I thought I knew a bit about aircraft till I found this place, compared to you guys i know NOTHING!  I'm enjoying the learning process, I've been trawling the subforums for the last few months, its like wikipedia for WW2 aircraft, if it's not here, its not on t'internet!

And I'm still a noob!


----------



## fly boy (Jan 9, 2009)

freebird said:


> OK I have a good one:
> 
> 
> 
> His first post gets quoted under Der Adler's siggy...

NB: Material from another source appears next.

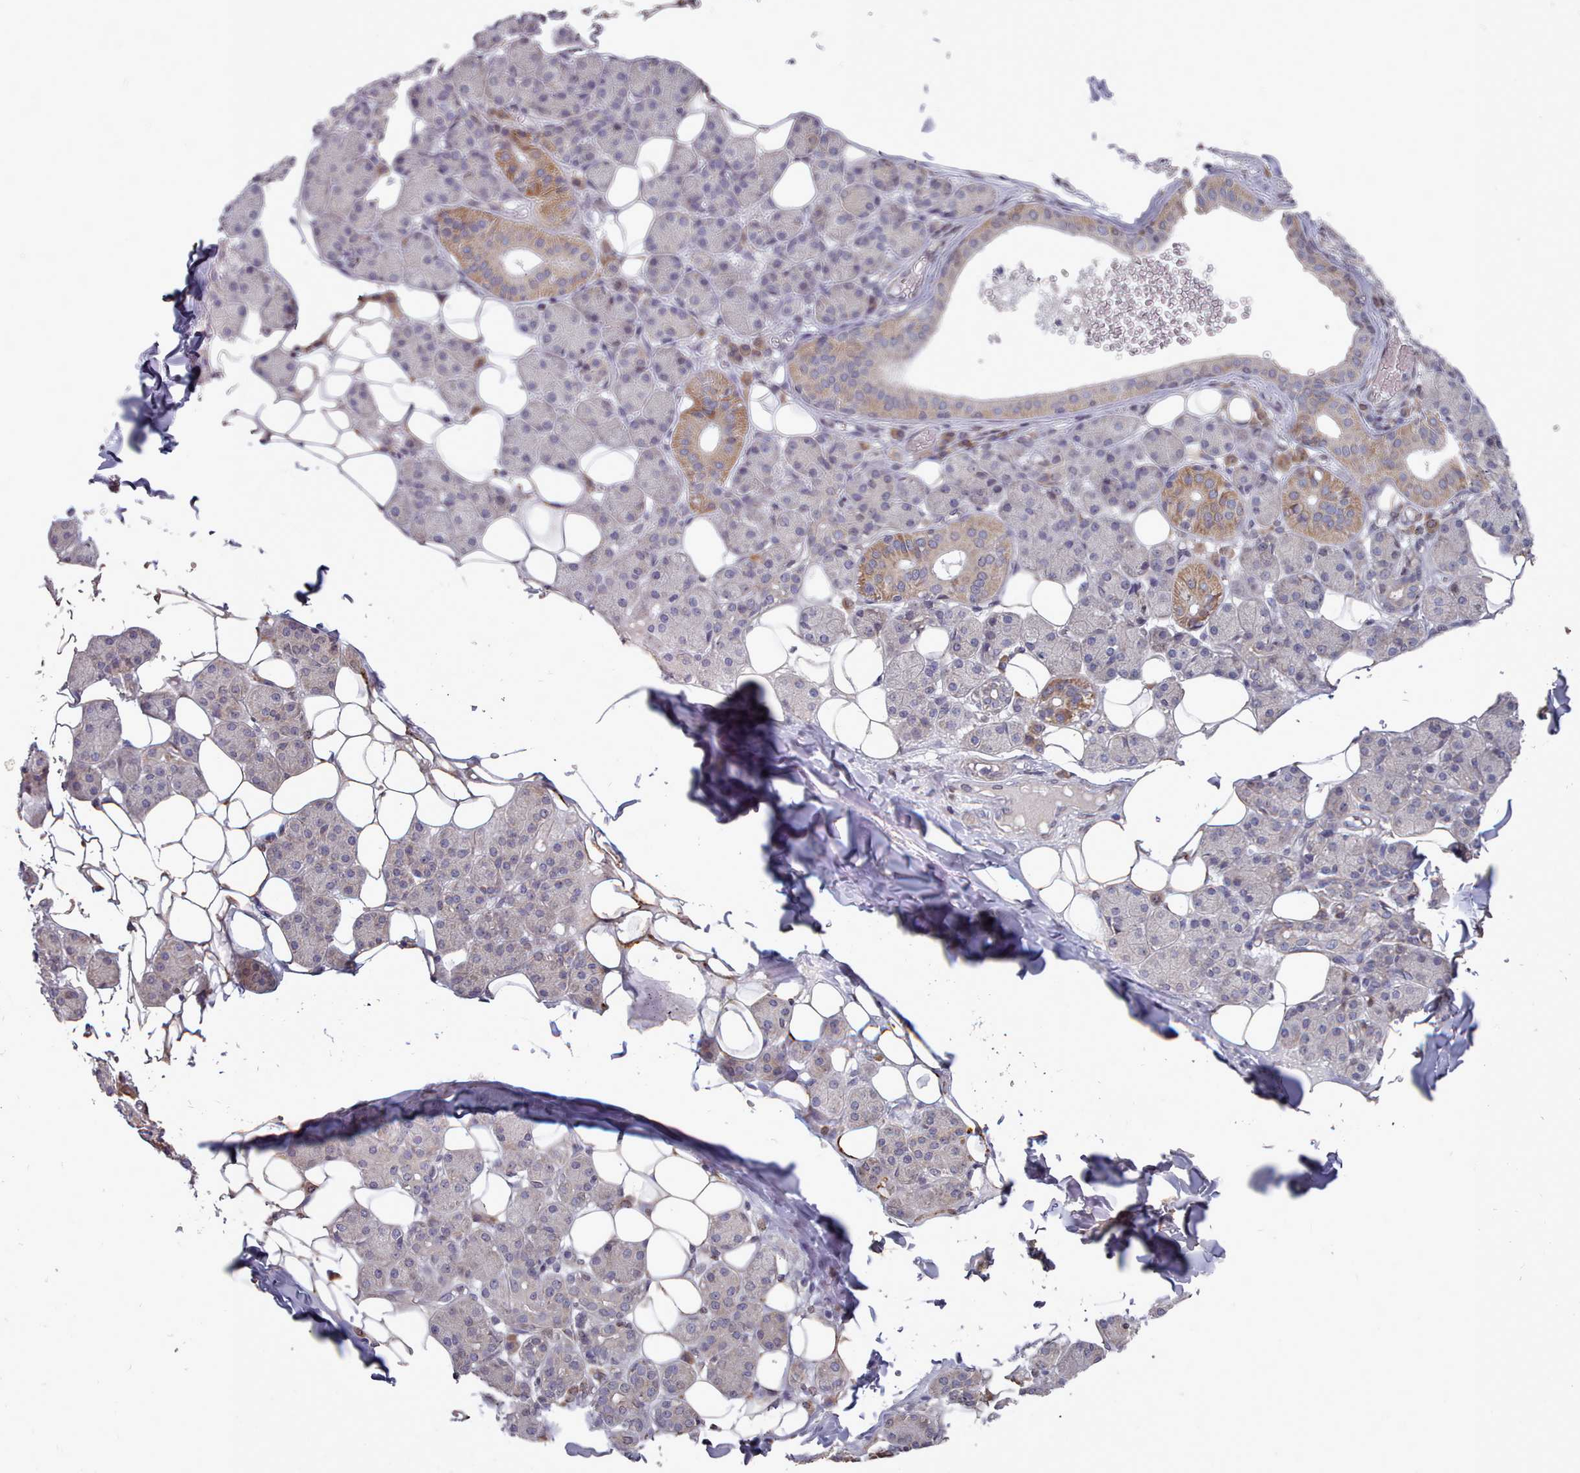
{"staining": {"intensity": "moderate", "quantity": "25%-75%", "location": "cytoplasmic/membranous"}, "tissue": "salivary gland", "cell_type": "Glandular cells", "image_type": "normal", "snomed": [{"axis": "morphology", "description": "Normal tissue, NOS"}, {"axis": "topography", "description": "Salivary gland"}], "caption": "IHC photomicrograph of normal salivary gland: human salivary gland stained using immunohistochemistry exhibits medium levels of moderate protein expression localized specifically in the cytoplasmic/membranous of glandular cells, appearing as a cytoplasmic/membranous brown color.", "gene": "ACKR3", "patient": {"sex": "female", "age": 33}}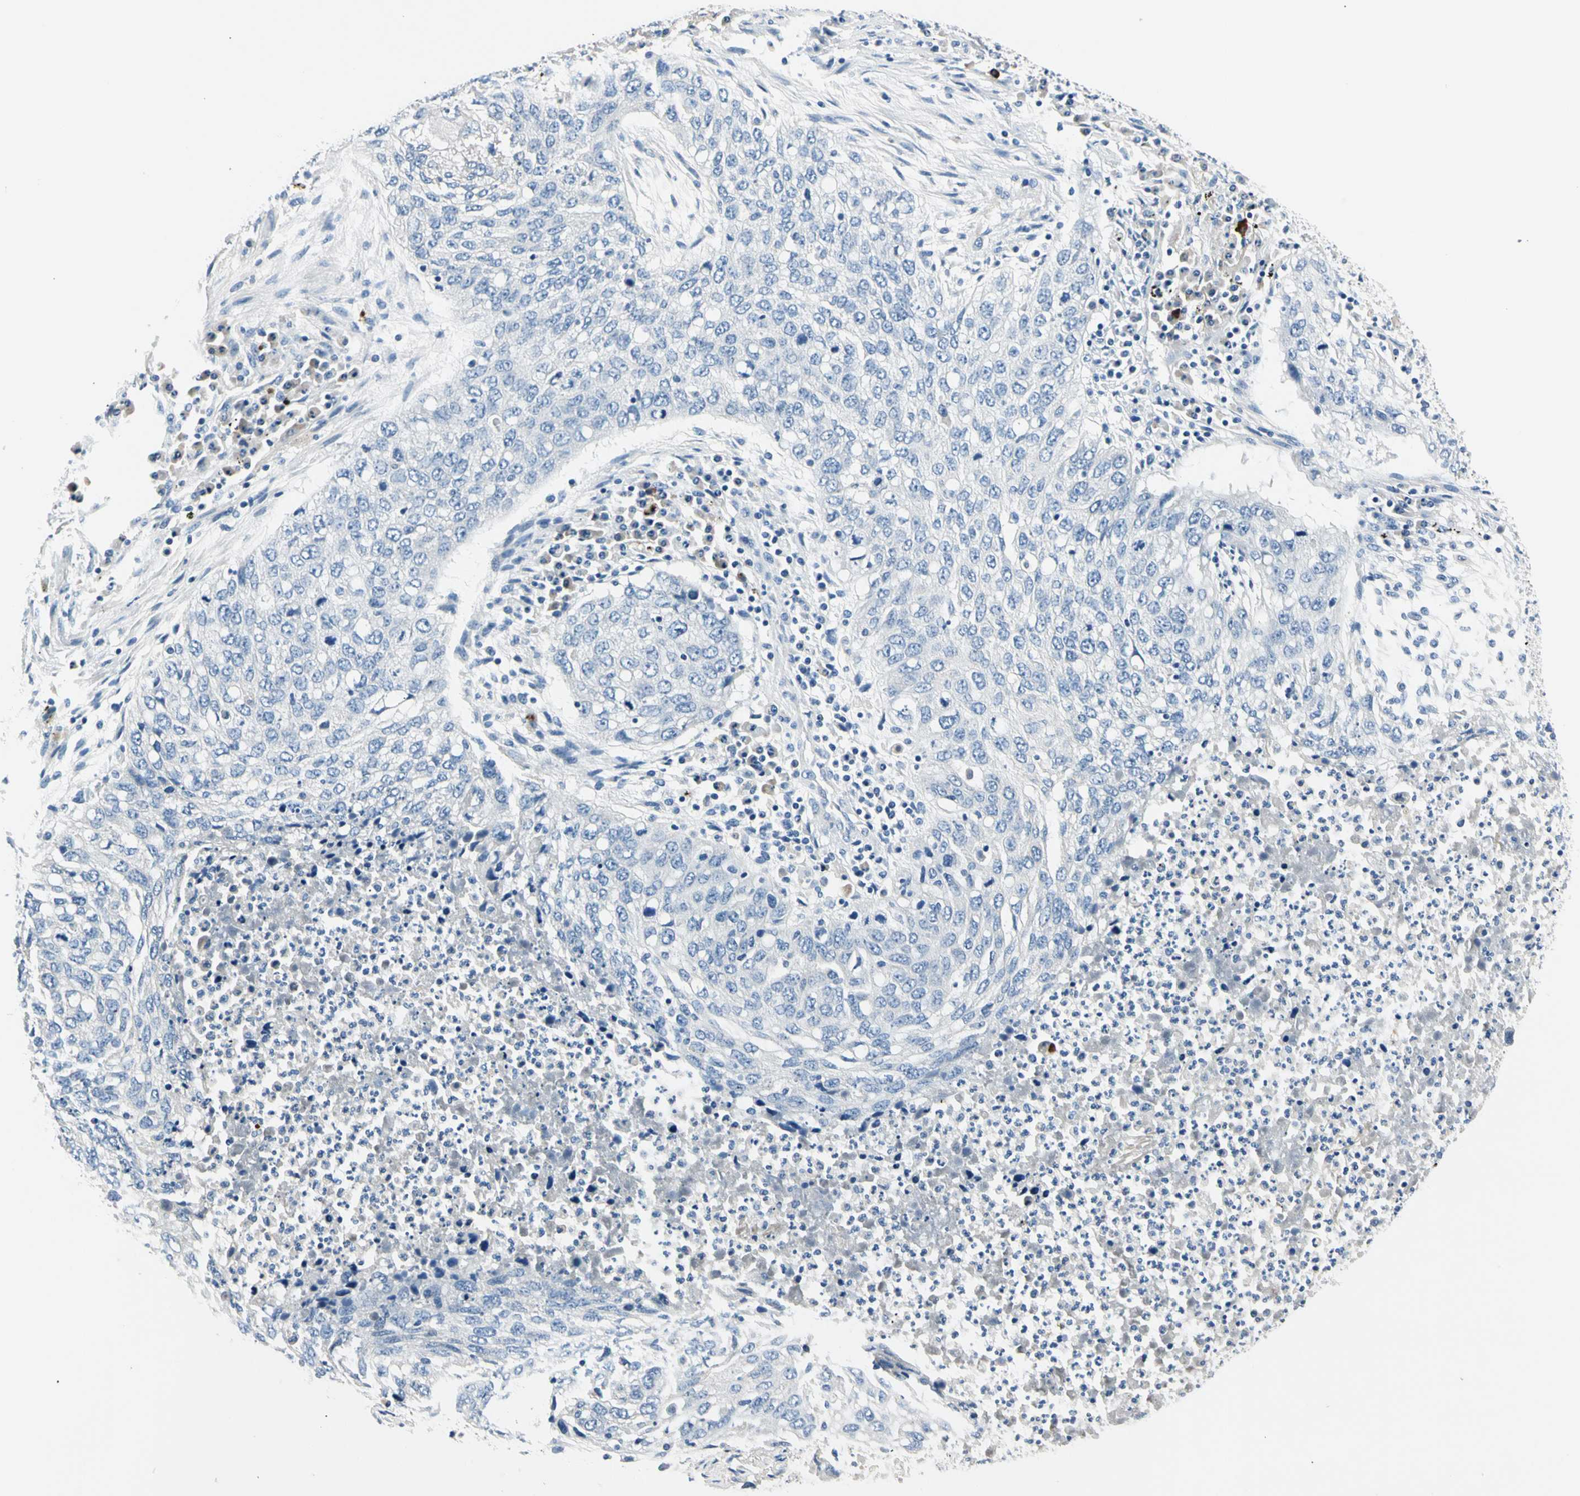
{"staining": {"intensity": "negative", "quantity": "none", "location": "none"}, "tissue": "lung cancer", "cell_type": "Tumor cells", "image_type": "cancer", "snomed": [{"axis": "morphology", "description": "Squamous cell carcinoma, NOS"}, {"axis": "topography", "description": "Lung"}], "caption": "Immunohistochemistry of lung cancer (squamous cell carcinoma) shows no positivity in tumor cells.", "gene": "TGFBR3", "patient": {"sex": "female", "age": 63}}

damn i think you would miss that


your a noob if you think that the axis won the war and that we are all nazis


----------



## 109ROAMING (Jan 9, 2009)

Nope ,sure didn't miss it


----------



## Burmese Bandit (Jan 10, 2009)

You know someone's a NooB if he thinks man-hours is a reference to male prostitutes!


----------



## RabidAlien (Jan 10, 2009)

He's a nOOb if he thinks "Hobart's Funnies" was either 1) a sitcom back in the 70's-80's, or 2) the comic section of "Stars And Stripes" newspaper.

He's a nOOb if he thinks "Yank" magazine was a porn mag.


----------



## Burmese Bandit (Jan 12, 2009)

Oh...I thought you were referring to "Skank" magazine...

*You have to know Britslang to get this one!*


----------